Last month, I had the privilege of joining Maine Medical Center’s Interprofessional Partnership to Advance Care and Education (iPACE) retreat as their keynote speaker. The iPACE model was initially conceived by Maine Medical Center as an innovative educational intervention for residents and fellows, but over the years, as its value and impact became clear, it has evolved to become something more. With the support of the ACGME Pursuing Excellence grants and the AMA Reimaging Residency grants, iPACE has helped advance our understanding of how to redesign the clinical learning environment to enhance the education of resident learners as well as to improve patient outcomes and the interprofessional health care team experience. With this wealth of data in hand, the leaders of MaineHealth have built upon the success of iPACE and are using this model as the catalyst to redesign inpatient health care delivery across their health system.
What are the key principles of the iPACE model for inpatient care? They include:
- Patient-centered care that involves an interprofessional team that includes the patient and their family
- Intentional, structured, and collaborative team practice
- Full involvement of the care team in formulating and communicating patient care plans
- Purposeful learning by the interprofessional team
- Geographic proximity of the patient and care team
- Promoting team members’ full scope of practice and well-being
- Commitment to and participation of the full team in rapid cycle quality improvement
The iPACE model has already been shown to provide more efficient and cost-effective care, improve patient and healthcare team experience, and better prepare current and future healthcare team members to meet the challenges of working in a rapidly evolving clinical environment.
The idea that an educational intervention can actually be the basis for better patient outcomes, a better patient experience, and a valuable and rewarding team experience is not a new one— in fact, this was something I experienced time and again during my own medical education. However, in more recent years, I have been saddened to witness that many academic medical centers have lost sight of the transformative potential of education in deference to a business model which either does not or cannot appropriately prioritize the kinds of principles that iPACE espouses.
As an intern at the University of Chicago many years ago, I participated in teaching rounds every morning with the team at the bedside. My attending physician, Dr. Harvey Golomb, a renowned hematologist-oncologist, gave me the roadmap for how to present my patients to the interprofessional clinical team: five minutes at the bedside—engaging the patient; presenting the history, physical examination, and clinical data from memory; and providing at least two references from the primary medical literature pertaining to the patient’s clinical condition. This format required students and residents to communicate the medical issues with clarity and precision, while simultaneously reaffirming the humanity of the patient and problem-solving with the other members of the interprofessional team. My residency program, with the encouragement of the ACGME, was organized around the same key principles articulated in the iPACE model, imprinting on me the essential value of an interprofessional team-based approach to patient care. This value was reaffirmed by the Institute of Medicine over a decade ago: “Team-based care is one of the guiding principles of a learning health system. It stresses interdependence, efficient care coordination, and a culture that encourages parity among all team members.”

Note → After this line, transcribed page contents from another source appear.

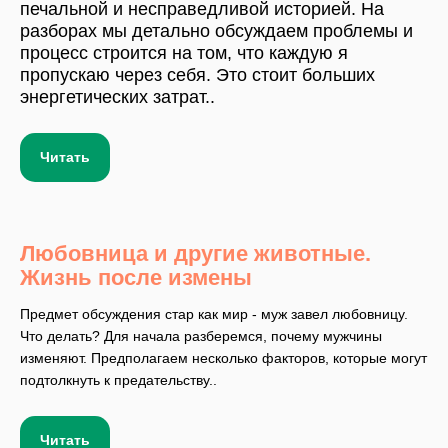
печальной и несправедливой историей. На
разборах мы детально обсуждаем проблемы и
процесс строится на том, что каждую я
пропускаю через себя. Это стоит больших
энергетических затрат..
Читать
Любовница и другие животные.
Жизнь после измены
Предмет обсуждения стар как мир - муж завел любовницу.
Что делать? Для начала разберемся, почему мужчины
изменяют. Предполагаем несколько факторов, которые могут
подтолкнуть к предательству..
Читать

But where are all these high-performing interprofessional care teams expected to come from if our learners are not actually being educated in a clinical learning environment that models this for them? The Josiah Macy Jr. Foundation has invested in interprofessional education as a key priority for funding since 2010, beginning with my predecessor, Dr. George Thibault. After I began my tenure as President in 2018, we decided to deepen and expand our ideas of what we might accomplish in the priority area of interprofessional education. We reconfigured this priority area to focus on learning in and from high-performing interprofessional care teams and looked for projects that would increase these collaborations among future health professionals in clinical learning environments.
Clinical learning environments have historically trained students, residents, and graduate students in various health professional schools and programs to be highly skilled, but largely autonomous, professionals. This “siloed” approach has long been understood to be ineffective and should be replaced by environments where health professionals and their learners operate with those from other professions as a highly collaborative team. The Macy Foundation is focused on high-performing interprofessional team care as the optimal model for patient care and for training future health professionals.
Maine Medical Center’s iPACE model is truly an exemplar. Further, they are doing what we, as a foundation, and the only foundation dedicated to improving the education of health professionals, most hope to see: using innovation in health professions education to meet an important mission by serving the patient’s needs and improving the health of the public. I congratulate them on their outstanding work and will be paying close attention to the transformation of health care delivery based on this model.